[Source data]
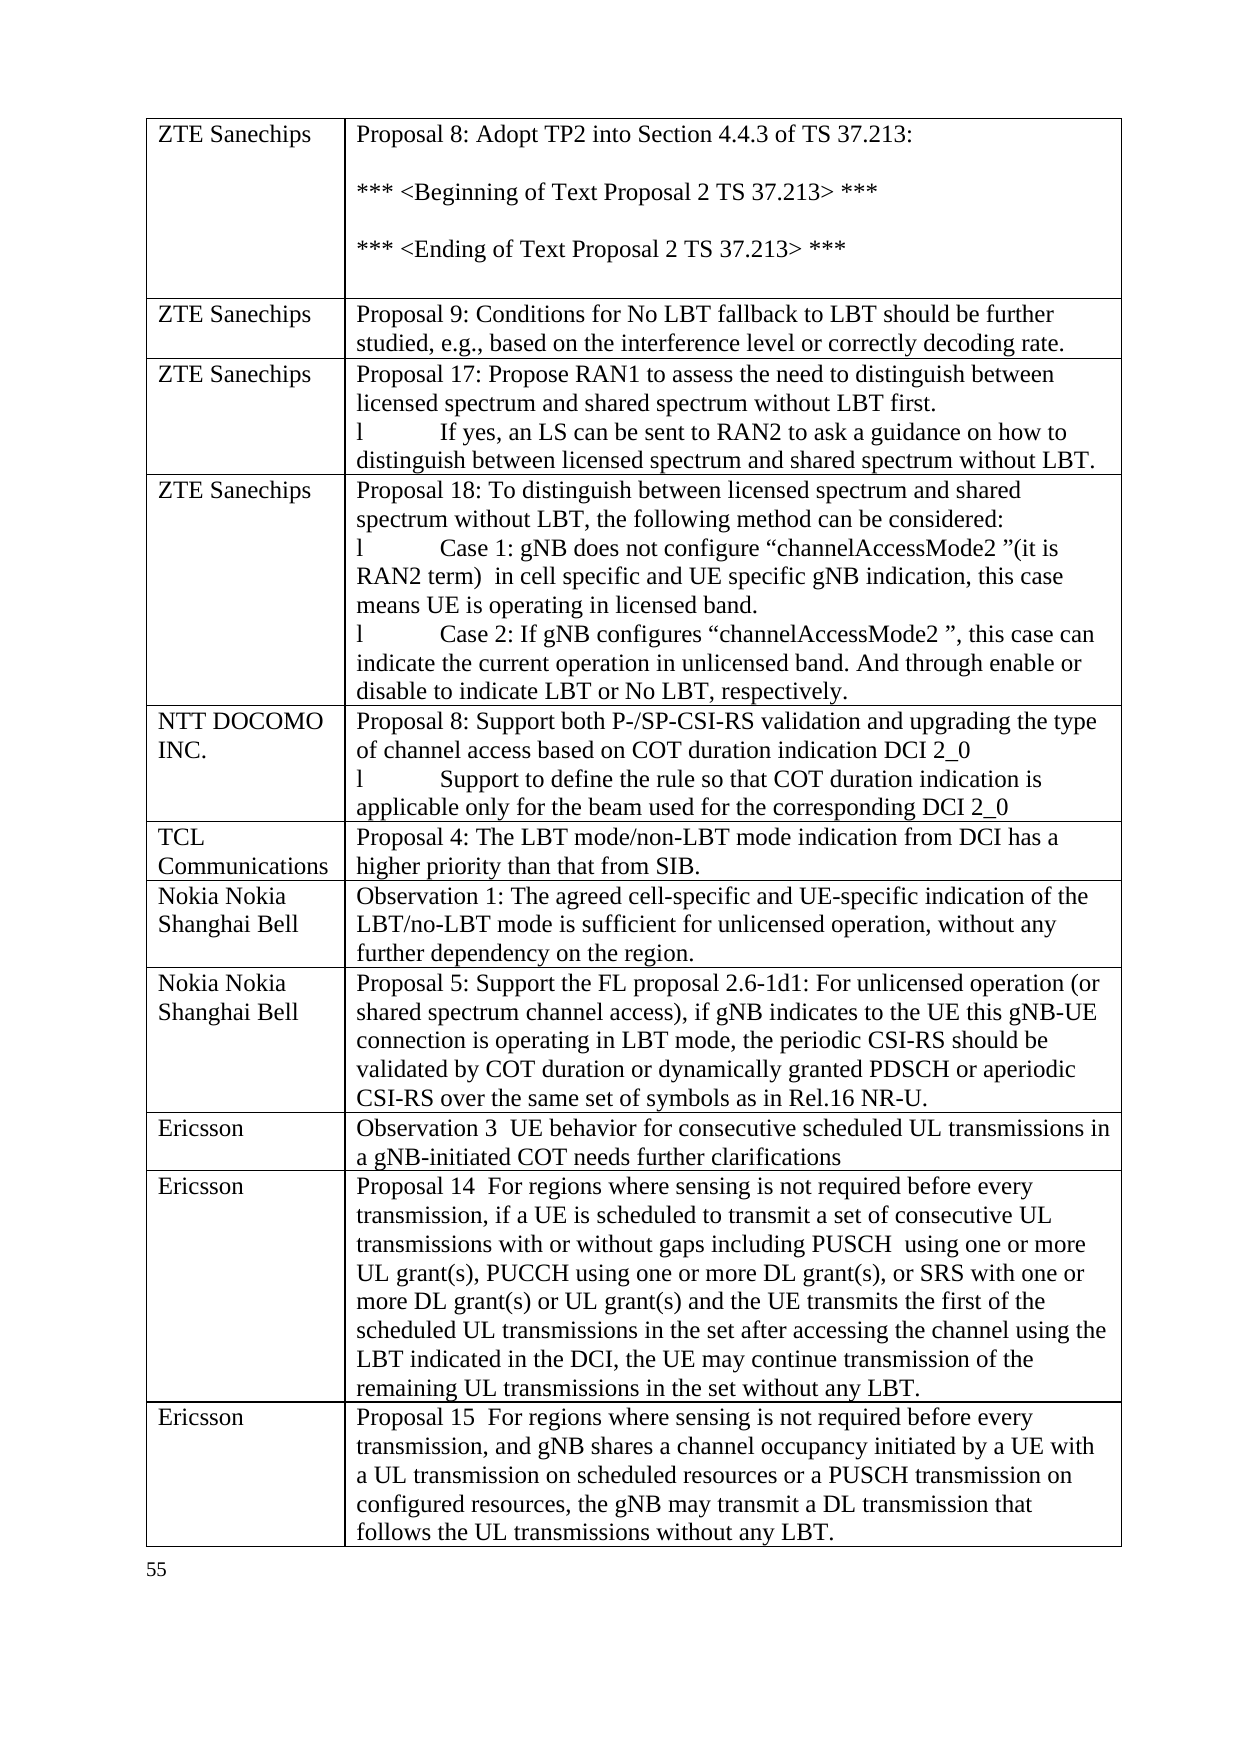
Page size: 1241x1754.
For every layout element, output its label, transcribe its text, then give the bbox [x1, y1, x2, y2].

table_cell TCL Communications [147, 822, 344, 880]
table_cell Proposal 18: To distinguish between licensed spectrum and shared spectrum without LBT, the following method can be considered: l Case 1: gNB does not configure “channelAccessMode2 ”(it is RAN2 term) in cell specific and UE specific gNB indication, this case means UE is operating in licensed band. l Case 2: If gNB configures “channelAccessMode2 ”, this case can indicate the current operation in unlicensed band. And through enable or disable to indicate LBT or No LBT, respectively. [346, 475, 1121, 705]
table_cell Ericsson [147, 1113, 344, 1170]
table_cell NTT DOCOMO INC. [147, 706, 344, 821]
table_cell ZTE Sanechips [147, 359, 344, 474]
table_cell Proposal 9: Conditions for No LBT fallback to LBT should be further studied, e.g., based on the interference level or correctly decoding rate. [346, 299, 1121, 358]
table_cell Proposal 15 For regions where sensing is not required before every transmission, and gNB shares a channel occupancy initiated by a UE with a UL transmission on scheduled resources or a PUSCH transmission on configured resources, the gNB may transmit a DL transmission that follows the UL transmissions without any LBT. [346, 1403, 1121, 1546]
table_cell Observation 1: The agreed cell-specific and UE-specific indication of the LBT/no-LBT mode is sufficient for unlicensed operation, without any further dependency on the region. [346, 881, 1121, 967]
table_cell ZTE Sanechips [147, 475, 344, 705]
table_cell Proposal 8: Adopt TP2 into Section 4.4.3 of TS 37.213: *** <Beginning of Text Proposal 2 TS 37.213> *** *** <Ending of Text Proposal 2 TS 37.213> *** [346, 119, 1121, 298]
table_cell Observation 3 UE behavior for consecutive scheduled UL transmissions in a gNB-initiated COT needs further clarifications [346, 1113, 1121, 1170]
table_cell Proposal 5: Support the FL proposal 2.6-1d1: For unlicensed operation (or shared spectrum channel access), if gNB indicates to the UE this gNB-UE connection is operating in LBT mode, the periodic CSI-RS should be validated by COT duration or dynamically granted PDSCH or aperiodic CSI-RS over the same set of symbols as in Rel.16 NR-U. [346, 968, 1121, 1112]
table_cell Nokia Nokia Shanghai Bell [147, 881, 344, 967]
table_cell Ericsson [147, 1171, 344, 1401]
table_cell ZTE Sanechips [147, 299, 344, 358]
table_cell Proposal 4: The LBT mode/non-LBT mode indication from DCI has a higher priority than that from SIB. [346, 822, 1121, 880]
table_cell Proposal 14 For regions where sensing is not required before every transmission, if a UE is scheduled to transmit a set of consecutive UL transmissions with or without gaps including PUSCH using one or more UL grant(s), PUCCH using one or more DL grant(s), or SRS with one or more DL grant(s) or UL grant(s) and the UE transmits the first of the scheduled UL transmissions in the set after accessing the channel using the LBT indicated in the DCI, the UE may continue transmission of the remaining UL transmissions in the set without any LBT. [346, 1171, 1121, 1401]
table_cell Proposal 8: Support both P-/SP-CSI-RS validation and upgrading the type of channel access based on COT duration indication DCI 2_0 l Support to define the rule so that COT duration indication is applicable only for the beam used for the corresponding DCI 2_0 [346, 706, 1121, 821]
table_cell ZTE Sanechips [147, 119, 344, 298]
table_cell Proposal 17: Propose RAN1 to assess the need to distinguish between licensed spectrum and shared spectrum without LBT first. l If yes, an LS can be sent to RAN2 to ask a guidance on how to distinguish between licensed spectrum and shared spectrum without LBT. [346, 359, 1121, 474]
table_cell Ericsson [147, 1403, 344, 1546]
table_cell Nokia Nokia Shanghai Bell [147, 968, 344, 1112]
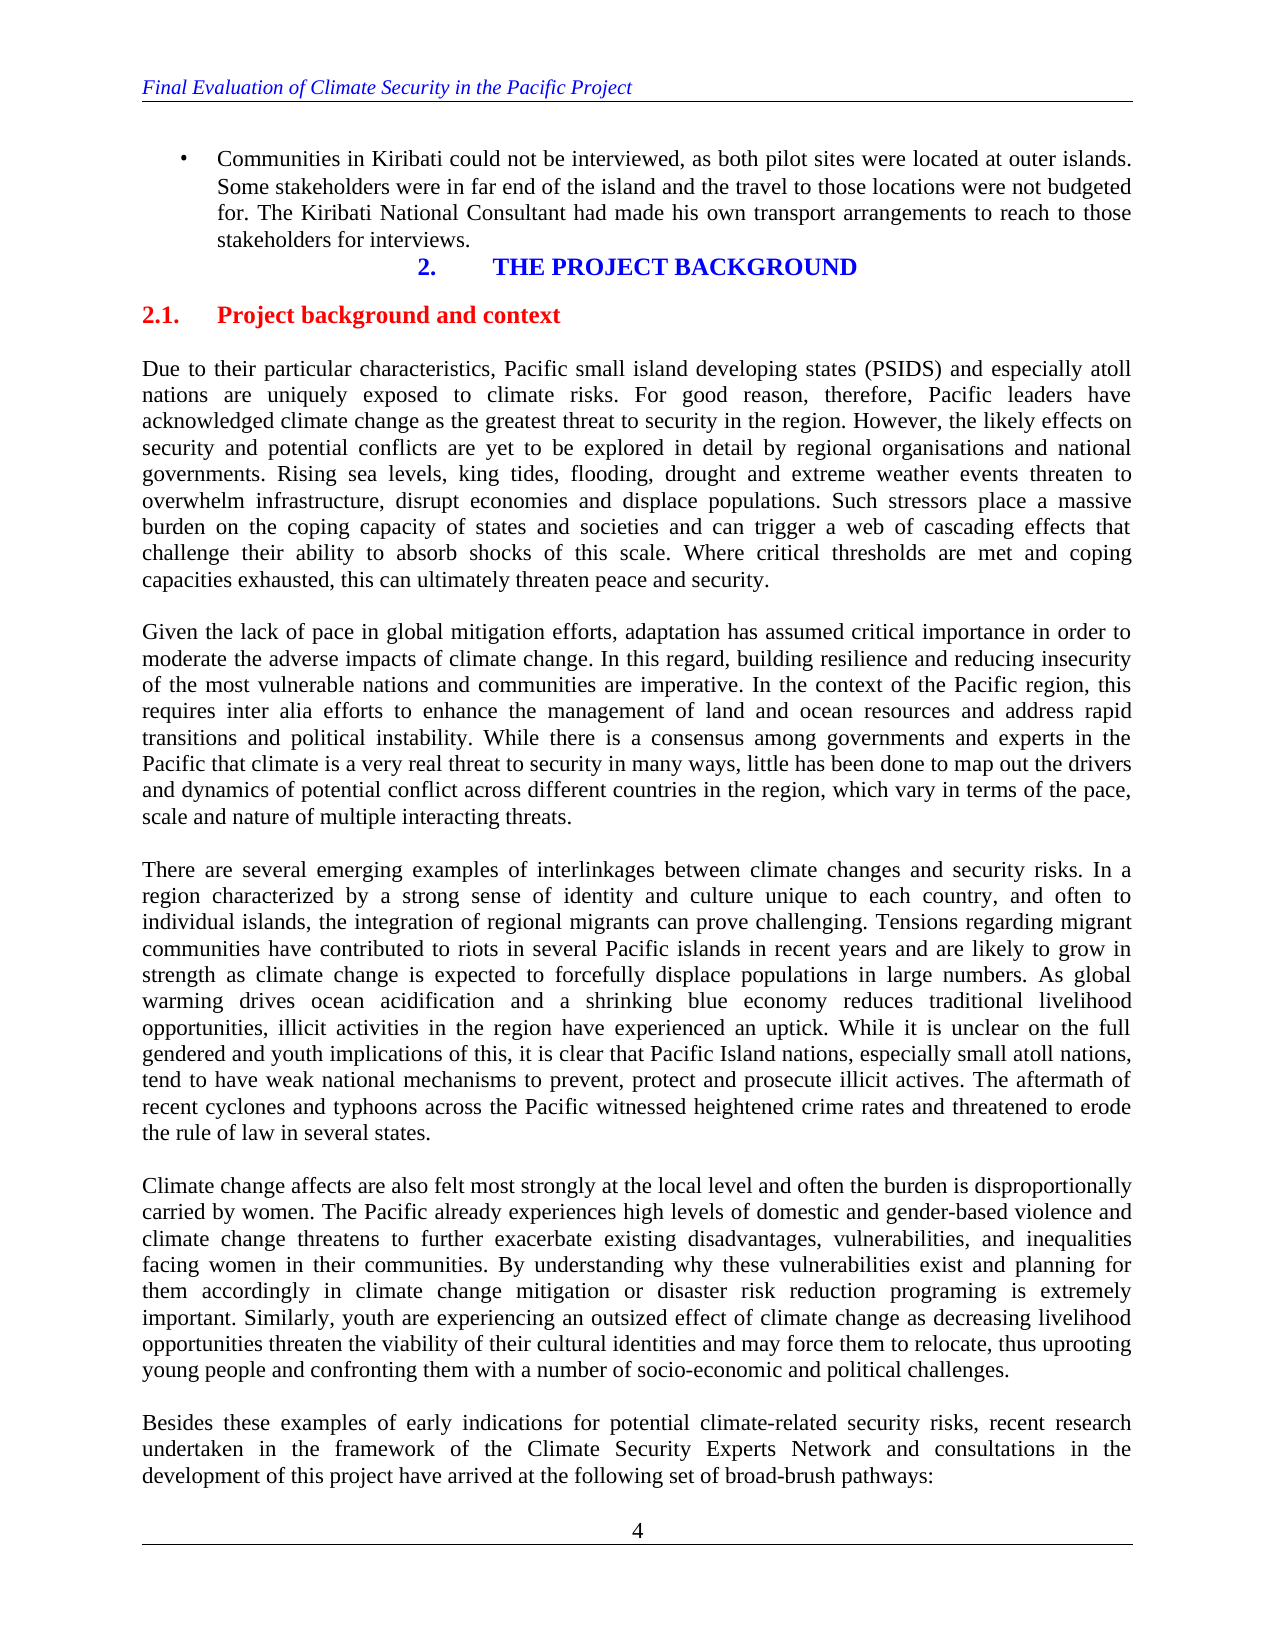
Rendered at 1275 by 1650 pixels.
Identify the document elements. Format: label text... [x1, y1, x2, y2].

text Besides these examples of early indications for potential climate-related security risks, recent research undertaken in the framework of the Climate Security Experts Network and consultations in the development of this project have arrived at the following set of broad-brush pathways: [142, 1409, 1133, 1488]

Written task:
Copy out all lines above holding "Ericsson".

Response box:
table_cell Ericsson [147, 1113, 344, 1170]
table_cell Ericsson [147, 1171, 344, 1401]
table_cell Ericsson [147, 1403, 344, 1546]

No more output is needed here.